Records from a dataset

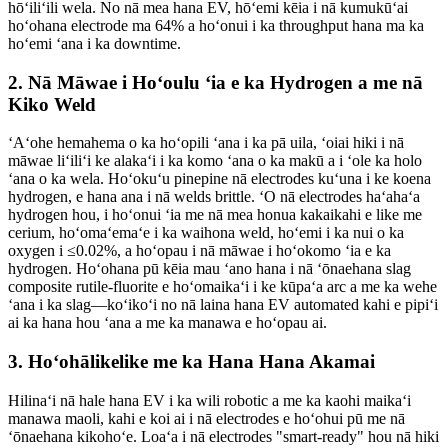
hōʻiliʻili wela. No nā mea hana EV, hōʻemi kēia i nā kumukūʻai
hoʻohana electrode ma 64% a hoʻonui i ka throughput hana ma ka
hoʻemi ʻana i ka downtime.
2. Nā Māwae i Hoʻoulu ʻia e ka Hydrogen a me nā
Kiko Weld
ʻAʻohe hemahema o ka hoʻopili ʻana i ka pā uila, ʻoiai hiki i nā
māwae liʻiliʻi ke alakaʻi i ka komo ʻana o ka makū a i ʻole ka holo
ʻana o ka wela. Hoʻokuʻu pinepine nā electrodes kuʻuna i ke koena
hydrogen, e hana ana i nā welds brittle. ʻO nā electrodes haʻahaʻa
hydrogen hou, i hoʻonui ʻia me nā mea honua kakaikahi e like me
cerium, hoʻomaʻemaʻe i ka waihona weld, hoʻemi i ka nui o ka
oxygen i ≤0.02%, a hoʻopau i nā māwae i hoʻokomo ʻia e ka
hydrogen. Hoʻohana pū kēia mau ʻano hana i nā ʻōnaehana slag
composite rutile-fluorite e hoʻomaikaʻi i ke kūpaʻa arc a me ka wehe
ʻana i ka slag—koʻikoʻi no nā laina hana EV automated kahi e pipiʻi
ai ka hana hou ʻana a me ka manawa e hoʻopau ai.
3. Hoʻohālikelike me ka Hana Hana Akamai
Hilinaʻi nā hale hana EV i ka wili robotic a me ka kaohi maikaʻi
manawa maoli, kahi e koi ai i nā electrodes e hoʻohui pū me nā
ʻōnaehana kikohoʻe. Loaʻa i nā electrodes "smart-ready" hou nā hiki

**WHAT YOU SHOULD DO**
Starting with the line that contains "hydrogen hou, i", return each line through the last one of the data above, exactly as written and nothing more.

**OUTPUT OF THE EXERCISE**
hydrogen hou, i hoʻonui ʻia me nā mea honua kakaikahi e like me
cerium, hoʻomaʻemaʻe i ka waihona weld, hoʻemi i ka nui o ka
oxygen i ≤0.02%, a hoʻopau i nā māwae i hoʻokomo ʻia e ka
hydrogen. Hoʻohana pū kēia mau ʻano hana i nā ʻōnaehana slag
composite rutile-fluorite e hoʻomaikaʻi i ke kūpaʻa arc a me ka wehe
ʻana i ka slag—koʻikoʻi no nā laina hana EV automated kahi e pipiʻi
ai ka hana hou ʻana a me ka manawa e hoʻopau ai.
3. Hoʻohālikelike me ka Hana Hana Akamai
Hilinaʻi nā hale hana EV i ka wili robotic a me ka kaohi maikaʻi
manawa maoli, kahi e koi ai i nā electrodes e hoʻohui pū me nā
ʻōnaehana kikohoʻe. Loaʻa i nā electrodes "smart-ready" hou nā hiki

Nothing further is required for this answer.